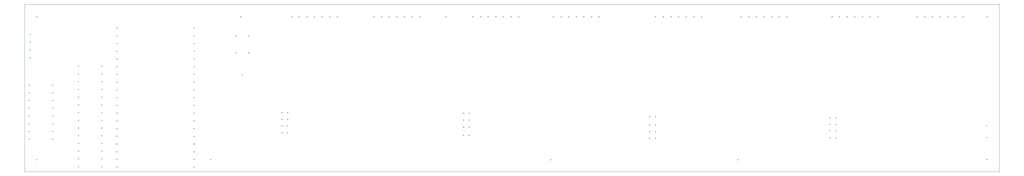
<source format=gko>
%TF.GenerationSoftware,KiCad,Pcbnew,8.0.4*%
%TF.CreationDate,2024-08-06T16:15:28+08:00*%
%TF.ProjectId,LTC6811_ESP32_V2,4c544336-3831-4315-9f45-535033325f56,rev?*%
%TF.SameCoordinates,Original*%
%TF.FileFunction,Profile,NP*%
%FSLAX46Y46*%
G04 Gerber Fmt 4.6, Leading zero omitted, Abs format (unit mm)*
G04 Created by KiCad (PCBNEW 8.0.4) date 2024-08-06 16:15:28*
%MOMM*%
%LPD*%
G01*
G04 APERTURE LIST*
%TA.AperFunction,Profile*%
%ADD10C,0.050000*%
%TD*%
%ADD11C,0.350000*%
G04 APERTURE END LIST*
D10*
X40000000Y-114958072D02*
X360000000Y-114958072D01*
X360000000Y-169958072D01*
X40000000Y-169958072D01*
X40000000Y-114958072D01*
D11*
X355900000Y-165900000D03*
X70365000Y-122780000D03*
X70365000Y-125320000D03*
X70365000Y-127860000D03*
X70365000Y-130400000D03*
X70365000Y-132940000D03*
X70365000Y-135480000D03*
X70365000Y-138020000D03*
X70365000Y-140560000D03*
X70365000Y-143100000D03*
X70365000Y-145640000D03*
X70365000Y-148180000D03*
X70365000Y-150720000D03*
X70365000Y-153260000D03*
X70365000Y-155800000D03*
X70365000Y-158340000D03*
X70365000Y-160880000D03*
X70365000Y-163420000D03*
X70365000Y-165960000D03*
X70365000Y-168500000D03*
X95765000Y-168500000D03*
X95765000Y-165960000D03*
X95765000Y-163420000D03*
X95765000Y-160880000D03*
X95765000Y-158340000D03*
X95765000Y-155800000D03*
X95765000Y-153260000D03*
X95765000Y-150720000D03*
X95765000Y-148180000D03*
X95765000Y-145640000D03*
X95765000Y-143100000D03*
X95765000Y-140560000D03*
X95765000Y-138020000D03*
X95765000Y-135480000D03*
X95765000Y-132940000D03*
X95765000Y-130400000D03*
X95765000Y-127860000D03*
X95765000Y-125320000D03*
X95765000Y-122780000D03*
X355750000Y-154742500D03*
X355750000Y-158702500D03*
X304295000Y-154400000D03*
X306195000Y-154400000D03*
X247150000Y-119000000D03*
X249650000Y-119000000D03*
X252150000Y-119000000D03*
X254650000Y-119000000D03*
X257150000Y-119000000D03*
X259650000Y-119000000D03*
X262150000Y-119000000D03*
X275200000Y-119000000D03*
X277700000Y-119000000D03*
X280200000Y-119000000D03*
X282700000Y-119000000D03*
X285200000Y-119000000D03*
X287700000Y-119000000D03*
X290200000Y-119000000D03*
X356000000Y-119000000D03*
X184095000Y-155300000D03*
X185995000Y-155300000D03*
X178400000Y-119000000D03*
X41600000Y-141460000D03*
X41600000Y-144000000D03*
X41600000Y-146540000D03*
X41600000Y-149080000D03*
X41600000Y-151620000D03*
X41600000Y-154160000D03*
X41600000Y-156700000D03*
X41600000Y-159240000D03*
X49220000Y-159240000D03*
X49220000Y-156700000D03*
X49220000Y-154160000D03*
X49220000Y-151620000D03*
X49220000Y-149080000D03*
X49220000Y-146540000D03*
X49220000Y-144000000D03*
X49220000Y-141460000D03*
X304295000Y-152200000D03*
X306195000Y-152200000D03*
X304300000Y-158800000D03*
X306200000Y-158800000D03*
X320000000Y-119000000D03*
X317500000Y-119000000D03*
X315000000Y-119000000D03*
X312500000Y-119000000D03*
X310000000Y-119000000D03*
X307500000Y-119000000D03*
X305000000Y-119000000D03*
X124495000Y-154900000D03*
X126395000Y-154900000D03*
X184095000Y-153000000D03*
X185995000Y-153000000D03*
X184095000Y-158000000D03*
X185995000Y-158000000D03*
X274100000Y-166000000D03*
X65300000Y-168290000D03*
X65300000Y-165750000D03*
X65300000Y-163210000D03*
X65300000Y-160670000D03*
X65300000Y-158130000D03*
X65300000Y-155590000D03*
X65300000Y-153050000D03*
X65300000Y-150510000D03*
X65300000Y-147970000D03*
X65300000Y-145430000D03*
X65300000Y-142890000D03*
X65300000Y-140350000D03*
X65300000Y-137810000D03*
X65300000Y-135270000D03*
X57680000Y-135270000D03*
X57680000Y-137810000D03*
X57680000Y-140350000D03*
X57680000Y-142890000D03*
X57680000Y-145430000D03*
X57680000Y-147970000D03*
X57680000Y-150510000D03*
X57680000Y-153050000D03*
X57680000Y-155590000D03*
X57680000Y-158130000D03*
X57680000Y-160670000D03*
X57680000Y-163210000D03*
X57680000Y-165750000D03*
X57680000Y-168290000D03*
X127700000Y-119000000D03*
X130200000Y-119000000D03*
X132700000Y-119000000D03*
X135200000Y-119000000D03*
X137700000Y-119000000D03*
X140200000Y-119000000D03*
X142700000Y-119000000D03*
X124495000Y-150500000D03*
X126395000Y-150500000D03*
X111500000Y-138200000D03*
X113600000Y-130900000D03*
X109400000Y-130900000D03*
X113600000Y-125400000D03*
X109400000Y-125400000D03*
X304300000Y-156500000D03*
X306200000Y-156500000D03*
X212700000Y-166000000D03*
X154700000Y-119000000D03*
X157200000Y-119000000D03*
X159700000Y-119000000D03*
X162200000Y-119000000D03*
X164700000Y-119000000D03*
X167200000Y-119000000D03*
X169700000Y-119000000D03*
X44000000Y-119000000D03*
X124495000Y-152700000D03*
X126395000Y-152700000D03*
X187200000Y-119000000D03*
X189700000Y-119000000D03*
X192200000Y-119000000D03*
X194700000Y-119000000D03*
X197200000Y-119000000D03*
X199700000Y-119000000D03*
X202200000Y-119000000D03*
X111000000Y-119000000D03*
X245195000Y-151900000D03*
X247095000Y-151900000D03*
X101100000Y-166000000D03*
X213600000Y-119000000D03*
X216100000Y-119000000D03*
X218600000Y-119000000D03*
X221100000Y-119000000D03*
X223600000Y-119000000D03*
X226100000Y-119000000D03*
X228600000Y-119000000D03*
X333000000Y-119000000D03*
X335500000Y-119000000D03*
X338000000Y-119000000D03*
X340500000Y-119000000D03*
X343000000Y-119000000D03*
X345500000Y-119000000D03*
X348000000Y-119000000D03*
X245195000Y-159000000D03*
X247095000Y-159000000D03*
X44000000Y-166000000D03*
X184095000Y-150800000D03*
X185995000Y-150800000D03*
X245195000Y-156800000D03*
X247095000Y-156800000D03*
X245195000Y-154600000D03*
X247095000Y-154600000D03*
X41900000Y-124860000D03*
X41900000Y-127400000D03*
X41900000Y-129940000D03*
X41900000Y-132480000D03*
X124495000Y-157100000D03*
X126395000Y-157100000D03*
M02*

</source>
━━━━━━━━━━━━━━━━━━━━━━━━━━━━━━
▶ _Instructions for the task_:
Only the lines from the one containing "X185995000Y-150800000D03*" through the last line of the material belong in your answer; output them exactly.

▶ _Reply to the task_:
X185995000Y-150800000D03*
X245195000Y-156800000D03*
X247095000Y-156800000D03*
X245195000Y-154600000D03*
X247095000Y-154600000D03*
X41900000Y-124860000D03*
X41900000Y-127400000D03*
X41900000Y-129940000D03*
X41900000Y-132480000D03*
X124495000Y-157100000D03*
X126395000Y-157100000D03*
M02*

</source>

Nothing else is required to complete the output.